Question

The function $f(\theta)=\sin \theta+\cos \theta,\ 0\leq \theta \leq 2\pi$ is decreasing in the interval:

• A. \(0\leq \theta < \pi\)
• B. \(0\leq \theta \leq \frac{\pi}{4}\)
• C. \(\frac{\pi}{4}\leq \theta \leq \frac{5\pi}{4}\)
• D. \(\frac{5\pi}{4}\leq \theta \leq 2\pi\)
• E. \(\frac{\pi}{2}\leq \theta \leq \frac{3\pi}{2}\)

Hint:

To find where a trigonometric function is increasing or decreasing, always differentiate first and then solve the sign of the derivative carefully over the given interval.

Answer 1

The Correct Option is C

Step 1: Write the given function.
We are given:
\[ f(\theta)=\sin\theta+\cos\theta, \qquad 0\leq \theta \leq 2\pi \] We need to find the interval where this function is decreasing.

Step 2: Differentiate the function.
The derivative is:
\[ f'(\theta)=\cos\theta-\sin\theta \]

Step 3: Use the condition for decreasing function.
A function is decreasing where its derivative is negative. So we require:
\[ \cos\theta-\sin\theta<0 \] which means:
\[ \cos\theta<\sin\theta \]

Step 4: Rewrite the inequality in a standard form.
We can write: \[ \cos\theta-\sin\theta=\sqrt{2}\cos\left(\theta+\frac{\pi}{4}\right) \] So the condition becomes:
\[ \sqrt{2}\cos\left(\theta+\frac{\pi}{4}\right)<0 \] or simply,
\[ \cos\left(\theta+\frac{\pi}{4}\right)<0 \]

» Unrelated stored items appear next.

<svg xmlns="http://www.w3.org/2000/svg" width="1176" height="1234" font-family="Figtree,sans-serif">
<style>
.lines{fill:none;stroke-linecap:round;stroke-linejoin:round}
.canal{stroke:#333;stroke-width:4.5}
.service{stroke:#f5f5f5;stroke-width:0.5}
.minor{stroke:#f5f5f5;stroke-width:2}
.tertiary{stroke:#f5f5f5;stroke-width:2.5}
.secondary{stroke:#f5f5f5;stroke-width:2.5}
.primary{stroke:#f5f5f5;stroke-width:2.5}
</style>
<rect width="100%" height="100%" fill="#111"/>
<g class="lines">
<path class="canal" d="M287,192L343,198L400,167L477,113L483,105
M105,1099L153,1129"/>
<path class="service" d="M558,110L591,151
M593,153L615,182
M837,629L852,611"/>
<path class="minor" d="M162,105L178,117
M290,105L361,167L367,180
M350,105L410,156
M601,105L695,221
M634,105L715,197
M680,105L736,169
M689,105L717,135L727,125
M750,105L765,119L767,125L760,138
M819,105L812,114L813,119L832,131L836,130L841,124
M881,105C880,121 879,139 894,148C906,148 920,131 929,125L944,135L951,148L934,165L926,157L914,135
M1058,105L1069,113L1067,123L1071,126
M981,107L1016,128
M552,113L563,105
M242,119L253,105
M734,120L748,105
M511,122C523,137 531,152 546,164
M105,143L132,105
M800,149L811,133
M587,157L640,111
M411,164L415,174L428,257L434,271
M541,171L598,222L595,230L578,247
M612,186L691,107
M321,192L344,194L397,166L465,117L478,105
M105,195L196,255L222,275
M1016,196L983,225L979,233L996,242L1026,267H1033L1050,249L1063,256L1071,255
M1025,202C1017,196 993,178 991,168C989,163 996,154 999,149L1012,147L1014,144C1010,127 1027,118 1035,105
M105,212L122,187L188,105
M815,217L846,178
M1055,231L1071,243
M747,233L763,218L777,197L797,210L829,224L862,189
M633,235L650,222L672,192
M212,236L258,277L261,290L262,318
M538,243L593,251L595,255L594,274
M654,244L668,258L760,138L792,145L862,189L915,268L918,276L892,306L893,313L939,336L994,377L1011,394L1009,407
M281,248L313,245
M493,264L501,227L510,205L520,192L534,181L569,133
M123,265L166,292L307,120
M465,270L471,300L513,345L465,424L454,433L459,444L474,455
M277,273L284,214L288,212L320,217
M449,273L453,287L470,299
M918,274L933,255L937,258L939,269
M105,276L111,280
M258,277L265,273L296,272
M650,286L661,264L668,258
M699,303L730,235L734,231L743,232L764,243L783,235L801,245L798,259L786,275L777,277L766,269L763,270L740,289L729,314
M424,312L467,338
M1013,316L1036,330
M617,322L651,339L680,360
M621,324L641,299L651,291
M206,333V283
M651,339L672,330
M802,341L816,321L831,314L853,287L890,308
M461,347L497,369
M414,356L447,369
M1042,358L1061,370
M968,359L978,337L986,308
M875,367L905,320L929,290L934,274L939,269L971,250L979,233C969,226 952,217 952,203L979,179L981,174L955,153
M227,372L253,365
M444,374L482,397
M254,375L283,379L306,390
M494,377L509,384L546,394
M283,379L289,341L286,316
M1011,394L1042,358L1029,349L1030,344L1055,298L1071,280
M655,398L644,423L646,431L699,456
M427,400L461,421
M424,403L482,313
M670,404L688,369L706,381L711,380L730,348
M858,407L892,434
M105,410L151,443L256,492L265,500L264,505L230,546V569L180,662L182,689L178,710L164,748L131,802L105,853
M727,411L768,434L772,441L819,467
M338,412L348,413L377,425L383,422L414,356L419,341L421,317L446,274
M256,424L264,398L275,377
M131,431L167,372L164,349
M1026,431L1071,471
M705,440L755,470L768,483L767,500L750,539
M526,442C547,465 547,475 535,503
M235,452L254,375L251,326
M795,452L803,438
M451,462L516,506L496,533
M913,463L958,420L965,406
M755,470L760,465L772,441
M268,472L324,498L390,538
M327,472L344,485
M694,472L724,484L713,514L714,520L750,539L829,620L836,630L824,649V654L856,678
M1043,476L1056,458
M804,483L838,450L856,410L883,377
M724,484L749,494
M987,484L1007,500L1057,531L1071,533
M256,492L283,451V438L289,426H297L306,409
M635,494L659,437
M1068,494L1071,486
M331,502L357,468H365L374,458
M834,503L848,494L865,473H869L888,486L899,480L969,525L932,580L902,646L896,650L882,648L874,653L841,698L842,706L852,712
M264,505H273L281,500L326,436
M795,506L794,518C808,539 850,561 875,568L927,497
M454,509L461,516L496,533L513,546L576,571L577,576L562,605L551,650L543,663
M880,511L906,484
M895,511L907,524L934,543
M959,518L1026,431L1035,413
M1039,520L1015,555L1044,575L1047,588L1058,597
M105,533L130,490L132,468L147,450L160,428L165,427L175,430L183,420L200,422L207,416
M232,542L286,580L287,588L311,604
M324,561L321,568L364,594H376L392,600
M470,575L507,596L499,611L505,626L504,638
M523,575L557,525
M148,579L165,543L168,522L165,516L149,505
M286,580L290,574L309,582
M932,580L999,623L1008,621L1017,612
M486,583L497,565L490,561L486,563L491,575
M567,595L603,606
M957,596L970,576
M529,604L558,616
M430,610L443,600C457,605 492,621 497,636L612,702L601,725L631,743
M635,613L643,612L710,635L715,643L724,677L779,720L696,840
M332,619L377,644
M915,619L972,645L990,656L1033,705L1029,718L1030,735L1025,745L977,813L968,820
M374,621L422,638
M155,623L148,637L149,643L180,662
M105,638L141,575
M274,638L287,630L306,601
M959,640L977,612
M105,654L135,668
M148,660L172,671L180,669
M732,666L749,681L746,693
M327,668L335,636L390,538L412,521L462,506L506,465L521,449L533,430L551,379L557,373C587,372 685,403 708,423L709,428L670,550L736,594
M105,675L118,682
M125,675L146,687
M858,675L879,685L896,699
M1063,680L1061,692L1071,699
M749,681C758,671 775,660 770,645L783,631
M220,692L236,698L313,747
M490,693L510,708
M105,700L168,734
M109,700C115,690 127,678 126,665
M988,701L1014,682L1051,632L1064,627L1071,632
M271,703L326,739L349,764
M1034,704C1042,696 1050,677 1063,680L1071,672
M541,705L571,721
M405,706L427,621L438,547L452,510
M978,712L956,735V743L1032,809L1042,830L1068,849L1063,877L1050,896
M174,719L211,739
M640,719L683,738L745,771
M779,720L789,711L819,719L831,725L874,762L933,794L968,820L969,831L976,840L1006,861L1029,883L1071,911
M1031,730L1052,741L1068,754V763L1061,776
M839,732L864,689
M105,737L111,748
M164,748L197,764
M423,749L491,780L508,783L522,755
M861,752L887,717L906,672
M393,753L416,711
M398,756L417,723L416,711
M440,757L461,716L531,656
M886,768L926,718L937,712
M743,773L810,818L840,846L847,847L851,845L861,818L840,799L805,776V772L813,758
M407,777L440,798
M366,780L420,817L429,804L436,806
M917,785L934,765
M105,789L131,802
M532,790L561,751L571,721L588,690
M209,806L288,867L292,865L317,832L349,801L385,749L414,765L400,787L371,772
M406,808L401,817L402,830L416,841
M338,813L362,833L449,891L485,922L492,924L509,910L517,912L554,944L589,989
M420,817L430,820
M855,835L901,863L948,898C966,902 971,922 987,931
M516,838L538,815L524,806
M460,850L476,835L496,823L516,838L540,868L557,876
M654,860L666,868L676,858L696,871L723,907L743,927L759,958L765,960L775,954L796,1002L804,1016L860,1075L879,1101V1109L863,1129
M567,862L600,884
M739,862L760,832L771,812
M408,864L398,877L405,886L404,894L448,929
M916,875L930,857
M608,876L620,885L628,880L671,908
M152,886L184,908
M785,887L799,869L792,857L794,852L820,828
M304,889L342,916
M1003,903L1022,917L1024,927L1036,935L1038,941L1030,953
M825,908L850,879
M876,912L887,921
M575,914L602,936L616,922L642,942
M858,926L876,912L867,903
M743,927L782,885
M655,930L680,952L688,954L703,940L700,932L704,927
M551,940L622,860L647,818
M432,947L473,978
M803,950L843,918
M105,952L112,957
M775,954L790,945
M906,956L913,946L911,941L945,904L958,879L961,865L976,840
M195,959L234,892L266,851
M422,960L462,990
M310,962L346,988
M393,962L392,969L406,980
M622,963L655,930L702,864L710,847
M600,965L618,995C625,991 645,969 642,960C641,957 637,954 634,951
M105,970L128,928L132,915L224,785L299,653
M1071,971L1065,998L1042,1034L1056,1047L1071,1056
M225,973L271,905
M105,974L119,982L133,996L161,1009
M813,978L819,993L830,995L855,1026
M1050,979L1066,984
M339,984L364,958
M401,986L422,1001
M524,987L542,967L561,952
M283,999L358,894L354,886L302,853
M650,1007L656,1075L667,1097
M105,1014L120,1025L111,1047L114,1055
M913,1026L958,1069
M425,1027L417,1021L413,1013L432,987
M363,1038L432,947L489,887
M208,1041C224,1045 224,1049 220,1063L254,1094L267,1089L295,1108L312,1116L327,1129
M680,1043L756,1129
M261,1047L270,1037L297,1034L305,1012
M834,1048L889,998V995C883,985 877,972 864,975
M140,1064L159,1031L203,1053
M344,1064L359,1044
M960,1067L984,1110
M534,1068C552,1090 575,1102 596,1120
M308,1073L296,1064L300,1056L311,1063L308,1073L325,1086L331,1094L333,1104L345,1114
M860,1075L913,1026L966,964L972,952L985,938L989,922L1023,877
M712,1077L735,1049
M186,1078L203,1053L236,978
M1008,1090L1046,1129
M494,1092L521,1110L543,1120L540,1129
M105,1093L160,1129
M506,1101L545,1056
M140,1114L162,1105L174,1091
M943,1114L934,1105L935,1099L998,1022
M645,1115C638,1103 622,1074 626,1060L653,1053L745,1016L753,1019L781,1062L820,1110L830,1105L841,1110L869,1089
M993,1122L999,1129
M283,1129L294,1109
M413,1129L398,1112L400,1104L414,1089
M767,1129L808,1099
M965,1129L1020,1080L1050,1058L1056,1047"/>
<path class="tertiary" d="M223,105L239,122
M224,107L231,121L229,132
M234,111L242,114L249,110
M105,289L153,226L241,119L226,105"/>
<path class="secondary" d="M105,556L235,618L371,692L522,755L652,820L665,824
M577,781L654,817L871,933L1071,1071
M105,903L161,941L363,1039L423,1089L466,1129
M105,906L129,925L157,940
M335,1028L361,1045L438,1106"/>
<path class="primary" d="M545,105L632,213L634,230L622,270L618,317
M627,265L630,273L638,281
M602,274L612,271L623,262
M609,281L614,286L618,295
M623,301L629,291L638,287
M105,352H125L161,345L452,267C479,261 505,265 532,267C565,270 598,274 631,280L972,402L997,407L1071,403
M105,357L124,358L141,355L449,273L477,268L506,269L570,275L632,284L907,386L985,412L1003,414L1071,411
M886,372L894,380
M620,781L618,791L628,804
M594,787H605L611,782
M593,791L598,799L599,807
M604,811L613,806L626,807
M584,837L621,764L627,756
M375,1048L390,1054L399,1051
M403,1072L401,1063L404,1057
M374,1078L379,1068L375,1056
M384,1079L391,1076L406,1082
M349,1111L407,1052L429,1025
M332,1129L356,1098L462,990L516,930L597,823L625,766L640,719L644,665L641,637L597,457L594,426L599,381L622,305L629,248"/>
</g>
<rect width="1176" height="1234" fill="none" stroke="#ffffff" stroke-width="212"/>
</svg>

Step 5: Find where cosine is negative.
We know that \(\cos \phi<0\) when:
\[ \frac{\pi}{2}<\phi<\frac{3\pi}{2} \] Here, \[ \phi=\theta+\frac{\pi}{4} \] So, \[ \frac{\pi}{2}<\theta+\frac{\pi}{4}<\frac{3\pi}{2} \]

Step 6: Solve for \(\theta\).
Subtract \(\frac{\pi}{4}\) throughout:
\[ \frac{\pi}{4}<\theta<\frac{5\pi}{4} \] Thus, the function is decreasing on:
\[ \left(\frac{\pi}{4},\frac{5\pi}{4}\right) \] In the option form given, this corresponds to:
\[ \frac{\pi}{4}\leq \theta \leq \frac{5\pi}{4} \]

Step 7: State the final answer.
Hence, the function is decreasing in the interval:
\[ \boxed{\frac{\pi}{4}\leq \theta \leq \frac{5\pi}{4}} \] which matches option \((3)\).